Following such notification, Telewest at its option will be required at that
price to either purchase Comcast UK's 50% ownership interest in Cable London
or sell its 50% ownership interest in Cable London to Comcast UK (or NTL).

      The arrangements with Telewest are not dependent upon the consummation
of Comcast UK's amalgamation (the "Amalgamation") with a wholly-owned
subsidiary of NTL.  As a result of the Telewest Agreement, the status of
Comcast UK's ownership interest in Cable London has been resolved for purposes
of the Amalgamation and, assuming consummation of the sale of Comcast UK's
ownership interest in Birmingham Cable to Telewest immediately prior to the
Amalgamation, Comcast UK shareholders will receive in the Amalgamation 0.3745
shares of NTL common stock for each Comcast UK share.

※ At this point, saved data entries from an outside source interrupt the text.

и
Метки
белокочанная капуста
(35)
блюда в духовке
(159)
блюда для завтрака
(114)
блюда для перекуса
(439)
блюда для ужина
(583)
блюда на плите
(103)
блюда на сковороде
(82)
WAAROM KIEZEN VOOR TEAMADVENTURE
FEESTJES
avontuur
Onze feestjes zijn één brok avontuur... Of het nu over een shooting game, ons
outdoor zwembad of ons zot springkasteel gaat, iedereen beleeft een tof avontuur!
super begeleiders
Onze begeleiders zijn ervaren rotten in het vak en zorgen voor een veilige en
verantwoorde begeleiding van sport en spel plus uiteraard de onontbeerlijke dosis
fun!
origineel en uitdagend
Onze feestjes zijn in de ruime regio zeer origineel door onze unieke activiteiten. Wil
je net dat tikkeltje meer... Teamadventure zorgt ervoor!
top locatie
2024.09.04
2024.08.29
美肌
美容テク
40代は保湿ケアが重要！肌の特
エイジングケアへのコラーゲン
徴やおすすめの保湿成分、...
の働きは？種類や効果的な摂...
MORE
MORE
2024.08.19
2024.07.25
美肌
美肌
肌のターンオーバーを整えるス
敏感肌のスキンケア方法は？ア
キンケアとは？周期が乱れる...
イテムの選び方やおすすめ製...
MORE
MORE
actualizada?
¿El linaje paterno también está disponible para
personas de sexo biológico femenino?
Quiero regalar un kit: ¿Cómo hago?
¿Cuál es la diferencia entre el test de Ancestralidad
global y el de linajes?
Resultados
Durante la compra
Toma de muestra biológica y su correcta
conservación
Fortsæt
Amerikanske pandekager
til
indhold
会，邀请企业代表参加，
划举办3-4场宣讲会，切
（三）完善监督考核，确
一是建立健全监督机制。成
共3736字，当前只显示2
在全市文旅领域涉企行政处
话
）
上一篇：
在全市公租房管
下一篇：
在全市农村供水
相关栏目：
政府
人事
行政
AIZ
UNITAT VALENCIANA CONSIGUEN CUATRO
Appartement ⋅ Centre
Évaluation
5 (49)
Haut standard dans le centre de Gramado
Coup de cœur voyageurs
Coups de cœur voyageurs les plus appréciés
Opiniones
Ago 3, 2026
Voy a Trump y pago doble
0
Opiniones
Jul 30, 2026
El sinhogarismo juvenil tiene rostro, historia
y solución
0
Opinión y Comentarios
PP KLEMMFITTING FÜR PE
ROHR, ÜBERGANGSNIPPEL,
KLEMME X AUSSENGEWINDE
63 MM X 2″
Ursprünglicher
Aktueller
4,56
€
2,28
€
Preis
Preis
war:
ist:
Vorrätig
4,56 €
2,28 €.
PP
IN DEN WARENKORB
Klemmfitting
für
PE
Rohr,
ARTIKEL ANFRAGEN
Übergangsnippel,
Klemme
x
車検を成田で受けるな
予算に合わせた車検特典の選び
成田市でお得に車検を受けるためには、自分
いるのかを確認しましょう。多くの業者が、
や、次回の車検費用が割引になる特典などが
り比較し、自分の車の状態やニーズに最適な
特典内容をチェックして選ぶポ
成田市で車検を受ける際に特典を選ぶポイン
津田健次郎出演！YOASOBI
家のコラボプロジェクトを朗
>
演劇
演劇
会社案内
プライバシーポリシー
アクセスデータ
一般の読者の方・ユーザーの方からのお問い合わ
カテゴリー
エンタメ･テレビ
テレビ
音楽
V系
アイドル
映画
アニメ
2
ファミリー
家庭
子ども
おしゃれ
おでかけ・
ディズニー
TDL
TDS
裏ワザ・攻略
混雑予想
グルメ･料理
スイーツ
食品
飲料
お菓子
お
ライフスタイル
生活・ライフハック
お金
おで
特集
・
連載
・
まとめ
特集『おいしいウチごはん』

      In connection with the Telewest Agreement, Comcast UK, NTL and NTL
(Bermuda) Limited have entered into Amendment No. 2 (the "Amendment") to the
Agreement and Plan of Amalgamation dated as of February 4, 1998, extending the
termination date for the Amalgamation from October 5, 1998 to November 4, 1998.

      On August 17, 1998, Comcast UK and NTL issued a press release (the
"Press Release") announcing the Telewest Agreement and the Amendment.
Attached hereto as Exhibits 2.1, 2.2 and 99.1, respectively, are copies of the
Telewest Agreement, the Amendment and the Press Release.  The foregoing
descriptions are qualified in their entirety by reference to the full text of
such exhibits.


ITEM 7(c). Exhibits.

Exhibit No.        Description
- -----------        -----------

2.1                Agreement dated August 14, 1998 among Telewest
                   Communications plc, Telewest Communications Holdings
                   Limited, Comcast UK Cable Partners Limited and NTL
                   Incorporated.

2.2                Amendment No. 2 dated August 14, 1998 to Agreement and
                   Plan of Amalgamation dated as of February 4, 1998 among
                   NTL Incorporated, NTL (Bermuda) Limited and Comcast UK
                   Cable Partners Limited.

99.1               Press Release dated August 17, 1998 from Comcast UK
                   Cable Partners Limited and NTL Incorporated.



                                 SIGNATURE

       Pursuant to the requirements of the Securities Exchange Act of 1934,
the Registrant has duly caused this report to be signed on its behalf by the
undersigned, hereunto duly authorized.

                                        COMCAST UK CABLE PARTNERS LIMITED



Dated: August 19, 1998                  By: /s/ Arthur R. Block
                                            ------------------------------
                                            Arthur R. Block
                                            Vice President and
                                            Senior Deputy General Counsel



                             INDEX TO EXHIBITS


Exhibit No.      Description
- -----------      -----------

2.1              Agreement dated August 14, 1998 among Telewest
                 Communications plc, Telewest Communications Holdings
                 Limited, Comcast UK Cable Partners Limited and NTL
                 Incorporated.

2.2              Amendment No. 2 dated August 14, 1998 to Agreement and
                 Plan of Amalgamation dated as of February 4, 1998 among NTL
                 Incorporated, NTL (Bermuda) Limited and Comcast UK Cable
                 Partners Limited.

99.1             Press Release dated August 17, 1998 from Comcast UK Cable
                 Partners Limited and NTL Incorporated.